ASP then cross-referenced that list with states and schools that are “friendlier” to NIL deals, DeCarolis said, which led to the final 10 schools: The University of Wisconsin-Madison, LSU, Marquette, UNC, The University of Texas, UC Boulder, Penn, The University of Washington, Stanford, and Ohio State.

Rookie season

Thanks to research conducted by Shake Shack’s internal guest insights team, the brand knows that its customers are big fans of sports, especially football, Caine said. And while Shake Shack has done some local sports sponsorships in the past, she said, it’s nothing she’d consider “major.” Starting with NIL deals means that the brand can test the sports market “at a smaller scale” before potentially doing more, she said.

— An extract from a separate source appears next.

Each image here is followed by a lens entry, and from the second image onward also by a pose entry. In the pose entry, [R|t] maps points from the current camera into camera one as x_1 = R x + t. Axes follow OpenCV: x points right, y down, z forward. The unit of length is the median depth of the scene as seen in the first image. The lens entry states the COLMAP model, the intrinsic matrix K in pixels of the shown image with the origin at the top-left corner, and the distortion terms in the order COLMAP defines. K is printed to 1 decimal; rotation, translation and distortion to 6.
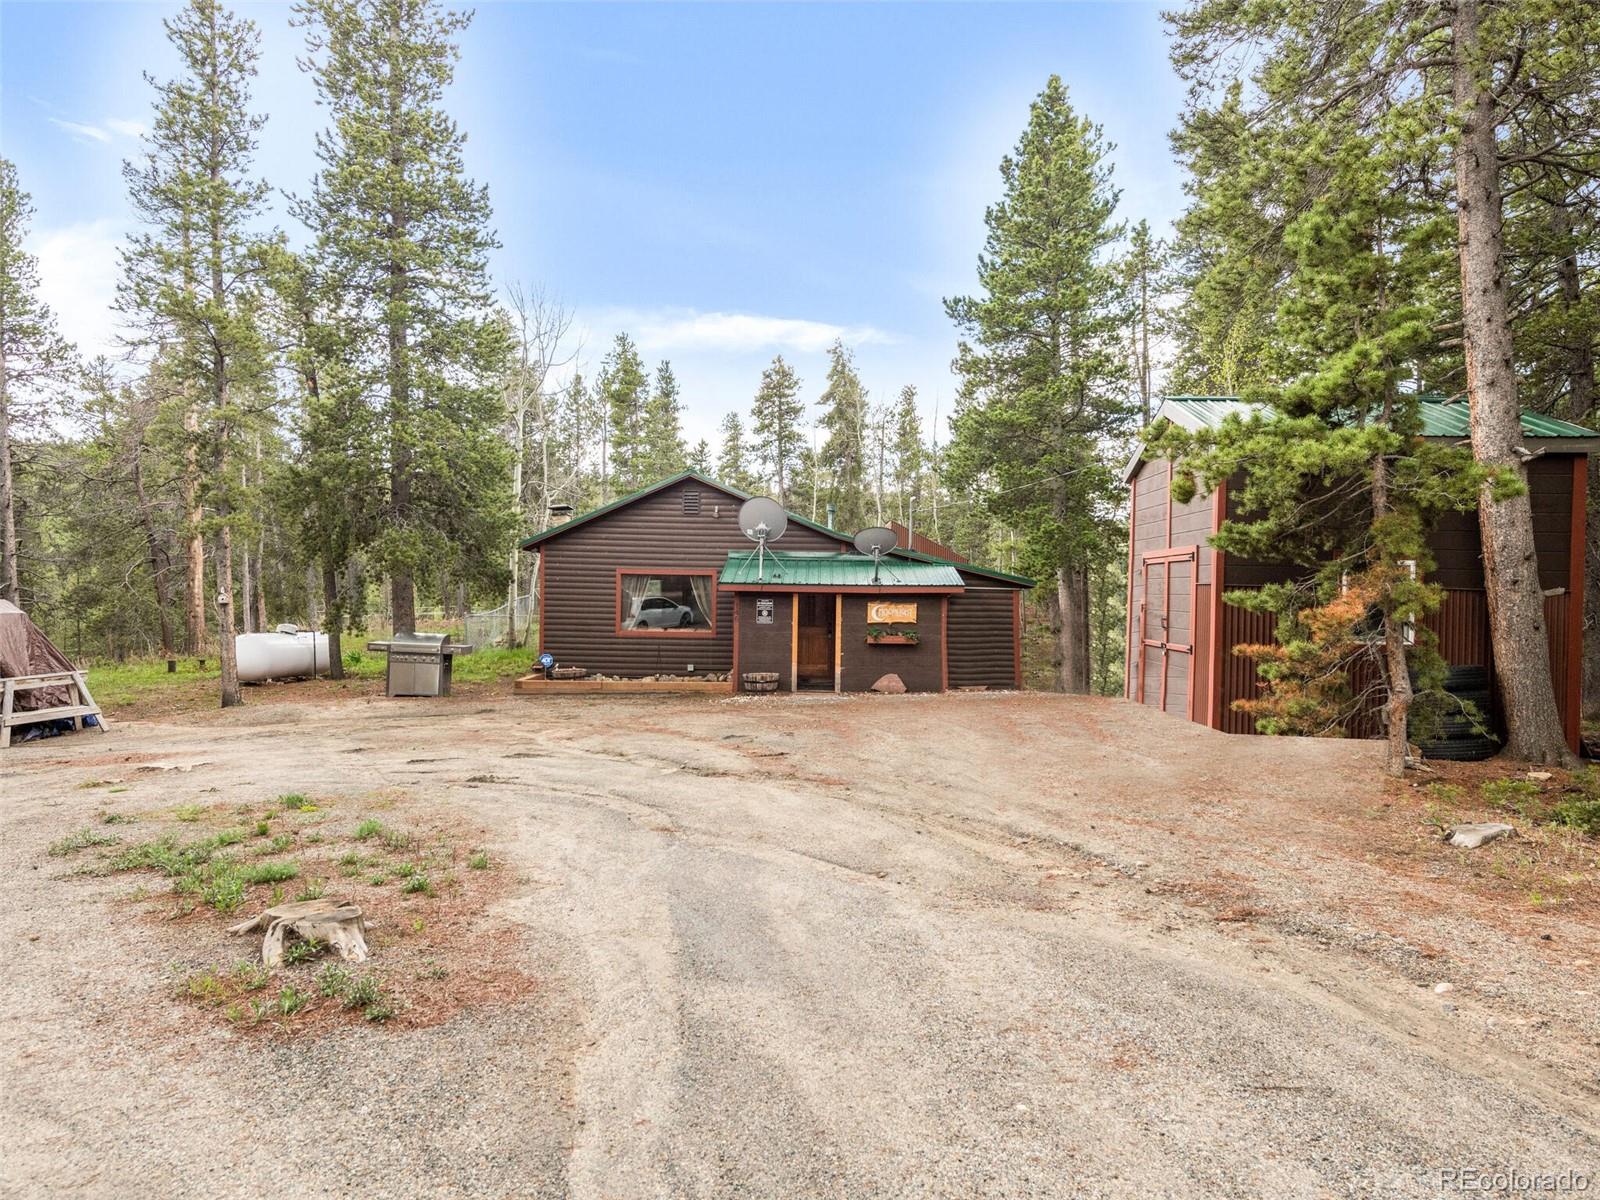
lens RADIAL K [[1266.8, 0, 800.0], [0, 1266.8, 600.0], [0, 0, 1]] dist [0.011843, 0.002176]
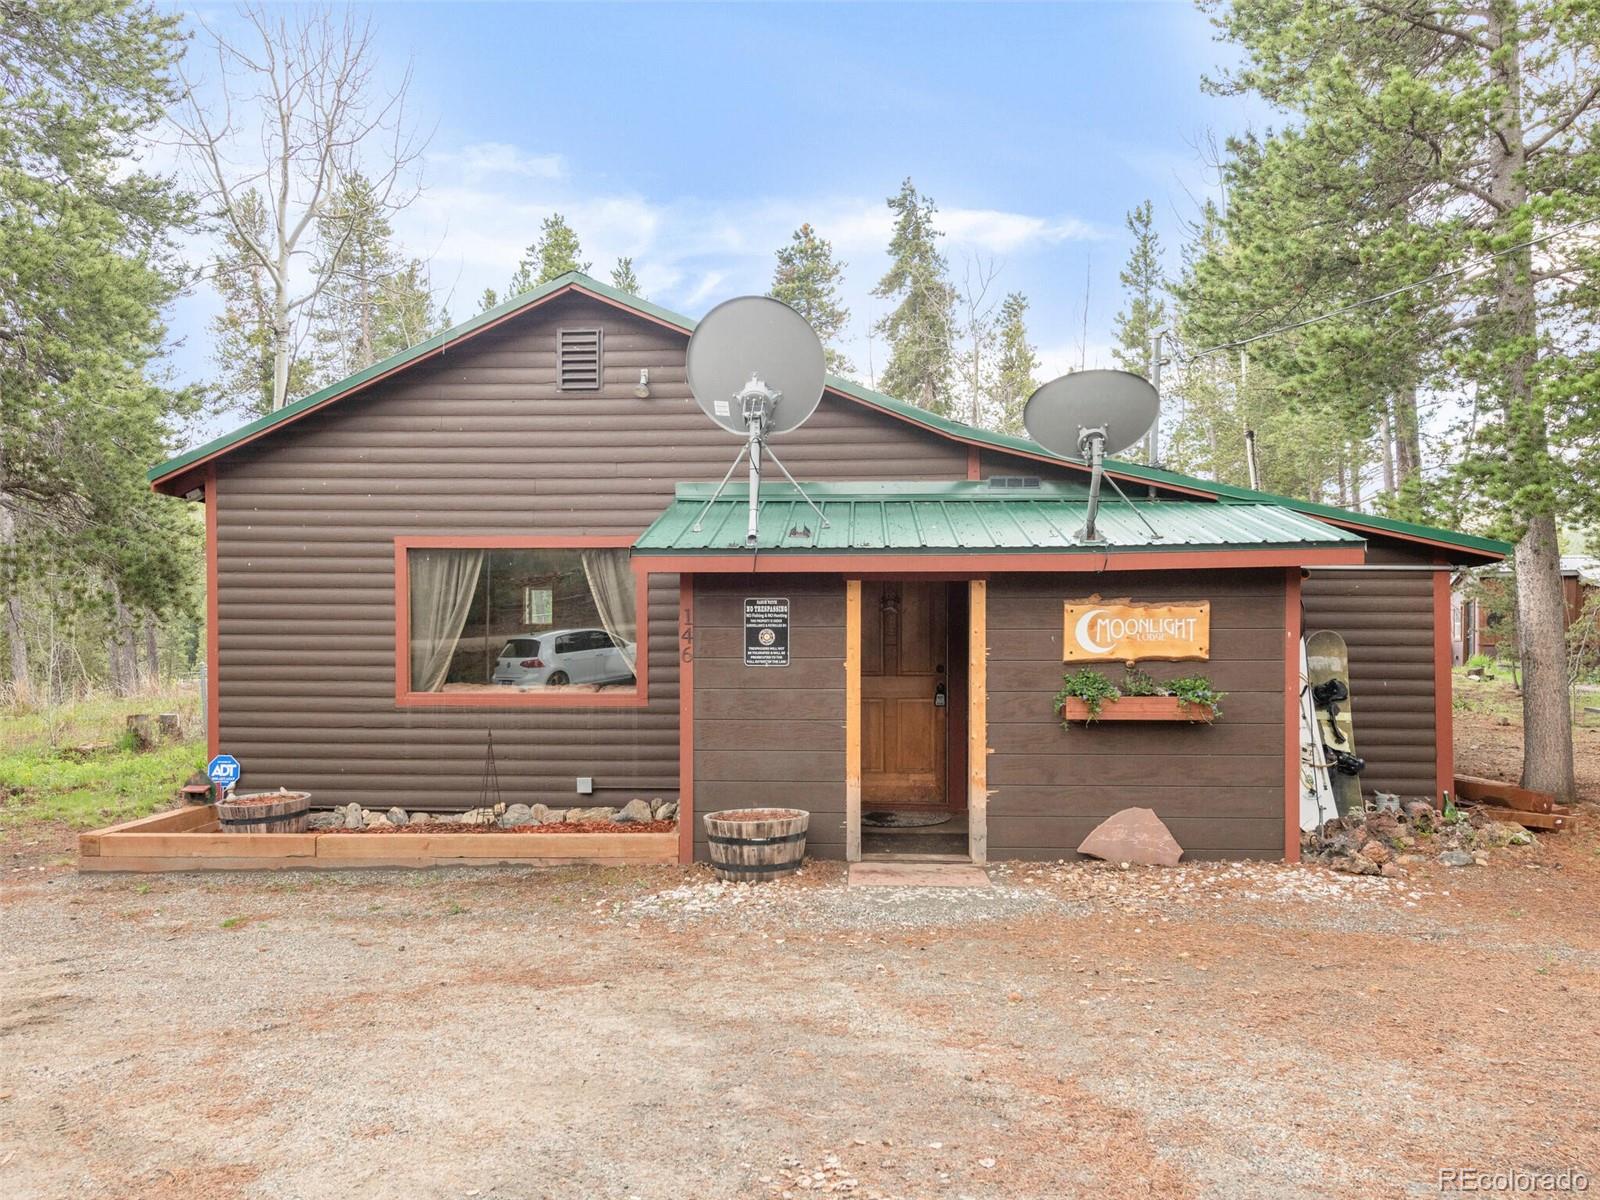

“Because we’re a regional brand, we really loved the idea of doing it in multiple locations at once, so that it’s more of a national, holistic story,” Caine said. “If you do things as one offs, it just doesn’t have as much impact.”

The campaign is mostly meant to be a learning experience, she said, but the brand will be tracking sentiment, social engagement, and press coverage to help gauge its success. While Caine said other NIL deals she has seen have had uneven effects, in some cases, she believes they can be “incredibly valuable.” In the case of Shake Shack’s Stand for Something Good, Caine is hopeful that partnerships with athletes who genuinely love the brand’s food can help boost fandom for everyone involved.

“If we see that from this partnership, we’ll definitely continue to do more,” she said.